La Présidence de l’Assemblée des États parties au Statut de Rome a exprimé sa préoccupation après les démarches entreprises par le Burkina Faso, le Mali et le Niger en vue de leur retrait du traité fondateur de la Cour pénale internationale (CPI).

Dans une déclaration officielle, la Présidence de l’Assemblée regrette cette décision, estimant qu’elle risque de compromettre les efforts internationaux de lutte contre l’impunité. Elle souligne que la CPI demeure un pilier essentiel du système international de justice pénale et que son efficacité repose sur le soutien constant des États parties.

L’organe dirigeant de la Cour appelle les trois pays de l’Alliance des États du Sahel (AES) à reconsidérer leur position et à poursuivre un dialogue constructif au sein de l’Assemblée des États parties. Il rappelle que cette instance constitue le cadre approprié pour exprimer les préoccupations des États membres et débattre des réformes éventuelles.

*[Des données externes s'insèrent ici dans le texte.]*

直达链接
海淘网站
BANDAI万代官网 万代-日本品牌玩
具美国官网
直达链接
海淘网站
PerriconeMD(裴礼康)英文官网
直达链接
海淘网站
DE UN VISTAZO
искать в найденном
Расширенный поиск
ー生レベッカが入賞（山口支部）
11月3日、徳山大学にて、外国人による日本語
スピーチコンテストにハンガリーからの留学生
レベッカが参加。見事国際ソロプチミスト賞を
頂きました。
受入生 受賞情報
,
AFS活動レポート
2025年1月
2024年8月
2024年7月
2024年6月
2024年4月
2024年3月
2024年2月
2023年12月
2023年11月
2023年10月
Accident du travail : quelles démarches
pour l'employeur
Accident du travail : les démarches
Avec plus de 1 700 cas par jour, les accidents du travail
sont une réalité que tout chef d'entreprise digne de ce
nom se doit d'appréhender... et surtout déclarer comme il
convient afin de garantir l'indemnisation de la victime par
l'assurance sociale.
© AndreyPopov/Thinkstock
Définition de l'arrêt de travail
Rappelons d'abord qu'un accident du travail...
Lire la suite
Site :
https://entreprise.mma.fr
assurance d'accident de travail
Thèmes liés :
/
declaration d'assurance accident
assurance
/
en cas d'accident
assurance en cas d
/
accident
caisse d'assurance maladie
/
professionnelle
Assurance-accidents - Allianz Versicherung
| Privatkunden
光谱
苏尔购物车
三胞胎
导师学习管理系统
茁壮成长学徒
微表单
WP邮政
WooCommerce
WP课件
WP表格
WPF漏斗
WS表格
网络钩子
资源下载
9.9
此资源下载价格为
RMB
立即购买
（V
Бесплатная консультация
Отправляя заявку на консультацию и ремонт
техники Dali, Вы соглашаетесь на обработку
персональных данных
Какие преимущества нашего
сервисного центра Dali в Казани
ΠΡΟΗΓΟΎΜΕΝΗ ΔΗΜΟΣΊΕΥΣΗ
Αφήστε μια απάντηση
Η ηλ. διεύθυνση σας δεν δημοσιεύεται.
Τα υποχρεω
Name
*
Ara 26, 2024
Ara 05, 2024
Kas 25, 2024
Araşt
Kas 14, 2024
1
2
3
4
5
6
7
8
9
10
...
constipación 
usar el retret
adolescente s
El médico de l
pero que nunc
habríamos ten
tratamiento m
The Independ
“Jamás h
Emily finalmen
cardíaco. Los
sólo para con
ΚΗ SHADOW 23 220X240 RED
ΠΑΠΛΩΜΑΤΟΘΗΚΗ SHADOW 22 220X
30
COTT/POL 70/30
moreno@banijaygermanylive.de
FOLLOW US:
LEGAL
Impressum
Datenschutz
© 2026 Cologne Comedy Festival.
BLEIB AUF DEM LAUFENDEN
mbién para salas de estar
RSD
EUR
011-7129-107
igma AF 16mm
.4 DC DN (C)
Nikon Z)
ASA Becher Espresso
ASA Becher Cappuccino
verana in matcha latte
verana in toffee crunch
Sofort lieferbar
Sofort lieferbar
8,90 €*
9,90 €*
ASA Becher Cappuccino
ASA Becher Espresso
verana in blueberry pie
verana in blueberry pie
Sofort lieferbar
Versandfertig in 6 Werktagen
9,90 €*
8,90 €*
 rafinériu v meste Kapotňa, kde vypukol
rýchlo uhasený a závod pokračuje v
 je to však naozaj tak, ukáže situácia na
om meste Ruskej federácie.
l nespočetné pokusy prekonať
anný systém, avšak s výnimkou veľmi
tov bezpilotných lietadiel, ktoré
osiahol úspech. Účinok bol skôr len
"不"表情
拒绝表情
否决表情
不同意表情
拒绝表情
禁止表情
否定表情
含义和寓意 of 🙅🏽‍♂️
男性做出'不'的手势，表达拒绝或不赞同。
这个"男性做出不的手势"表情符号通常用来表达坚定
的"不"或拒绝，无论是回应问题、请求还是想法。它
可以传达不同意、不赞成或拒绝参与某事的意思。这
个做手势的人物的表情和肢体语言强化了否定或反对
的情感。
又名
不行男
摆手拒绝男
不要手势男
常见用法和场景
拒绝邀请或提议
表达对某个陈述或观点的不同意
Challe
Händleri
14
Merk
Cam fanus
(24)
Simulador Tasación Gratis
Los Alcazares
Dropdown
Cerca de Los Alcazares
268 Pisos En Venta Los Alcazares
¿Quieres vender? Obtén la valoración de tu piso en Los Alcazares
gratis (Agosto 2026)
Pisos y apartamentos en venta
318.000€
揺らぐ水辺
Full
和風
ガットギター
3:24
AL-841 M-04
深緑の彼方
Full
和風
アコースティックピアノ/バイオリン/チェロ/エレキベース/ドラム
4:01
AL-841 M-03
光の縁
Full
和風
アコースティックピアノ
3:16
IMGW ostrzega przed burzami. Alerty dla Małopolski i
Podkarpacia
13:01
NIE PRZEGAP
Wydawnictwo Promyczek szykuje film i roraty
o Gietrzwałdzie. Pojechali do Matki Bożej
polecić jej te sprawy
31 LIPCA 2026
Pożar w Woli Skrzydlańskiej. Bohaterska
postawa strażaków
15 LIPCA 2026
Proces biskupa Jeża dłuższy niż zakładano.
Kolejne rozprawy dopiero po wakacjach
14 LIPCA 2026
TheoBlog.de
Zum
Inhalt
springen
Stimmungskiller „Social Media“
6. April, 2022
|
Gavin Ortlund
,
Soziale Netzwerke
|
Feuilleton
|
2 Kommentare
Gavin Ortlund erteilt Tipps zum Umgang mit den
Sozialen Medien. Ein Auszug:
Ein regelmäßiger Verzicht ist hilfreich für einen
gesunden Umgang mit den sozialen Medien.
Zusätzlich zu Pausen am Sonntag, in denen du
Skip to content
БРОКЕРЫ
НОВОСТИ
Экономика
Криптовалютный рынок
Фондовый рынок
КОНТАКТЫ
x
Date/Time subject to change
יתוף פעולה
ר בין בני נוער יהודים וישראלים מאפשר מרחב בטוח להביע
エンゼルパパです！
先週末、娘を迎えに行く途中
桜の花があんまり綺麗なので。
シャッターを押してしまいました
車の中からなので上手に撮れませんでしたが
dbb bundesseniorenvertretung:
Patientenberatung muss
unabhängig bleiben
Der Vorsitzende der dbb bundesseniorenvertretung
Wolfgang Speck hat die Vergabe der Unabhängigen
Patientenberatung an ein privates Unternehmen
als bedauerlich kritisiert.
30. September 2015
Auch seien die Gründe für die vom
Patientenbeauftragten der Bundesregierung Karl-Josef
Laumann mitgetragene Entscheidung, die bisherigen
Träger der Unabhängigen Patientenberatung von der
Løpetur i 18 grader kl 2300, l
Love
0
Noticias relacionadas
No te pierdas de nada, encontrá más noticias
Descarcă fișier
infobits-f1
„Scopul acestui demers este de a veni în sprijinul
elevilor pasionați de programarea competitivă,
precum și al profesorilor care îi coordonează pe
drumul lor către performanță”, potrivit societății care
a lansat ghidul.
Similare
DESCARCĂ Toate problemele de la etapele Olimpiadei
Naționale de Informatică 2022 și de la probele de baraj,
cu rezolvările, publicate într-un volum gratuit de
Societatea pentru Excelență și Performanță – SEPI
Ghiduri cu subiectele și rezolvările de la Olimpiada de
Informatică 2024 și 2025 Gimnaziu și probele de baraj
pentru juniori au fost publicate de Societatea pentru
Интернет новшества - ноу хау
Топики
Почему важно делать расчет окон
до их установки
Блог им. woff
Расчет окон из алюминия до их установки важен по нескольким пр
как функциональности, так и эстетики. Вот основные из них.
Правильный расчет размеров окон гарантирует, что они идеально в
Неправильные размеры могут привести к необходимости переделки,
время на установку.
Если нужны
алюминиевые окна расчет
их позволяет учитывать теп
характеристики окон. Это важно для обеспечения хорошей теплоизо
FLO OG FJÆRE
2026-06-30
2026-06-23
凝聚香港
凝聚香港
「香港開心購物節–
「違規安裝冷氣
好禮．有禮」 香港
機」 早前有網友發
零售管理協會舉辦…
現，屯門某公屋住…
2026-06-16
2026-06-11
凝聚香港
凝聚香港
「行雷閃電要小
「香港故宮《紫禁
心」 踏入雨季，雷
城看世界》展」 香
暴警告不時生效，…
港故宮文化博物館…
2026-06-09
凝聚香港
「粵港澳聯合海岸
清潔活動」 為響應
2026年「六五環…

La Présidence insiste également sur le fait qu’un retrait du Statut de Rome ne dispense pas un État des obligations contractées durant la période où il était partie au traité. Les engagements pris avant la date effective du retrait demeurent donc applicables.

Enfin, elle rappelle que le Burkina Faso, le Mali et le Niger ont, par le passé, contribué aux travaux de l’Assemblée et soutenu l’action de la CPI en tant qu’institution judiciaire indépendante et impartiale.

L’Assemblée des États parties est l’organe de gouvernance et de décision de la Cour pénale internationale. Elle réunit les représentants des États ayant ratifié le Statut de Rome. Elle est actuellement présidée par Päivi Kaukoranta, assistée des vice-présidents Margareta Kassangana et Michael Kanu.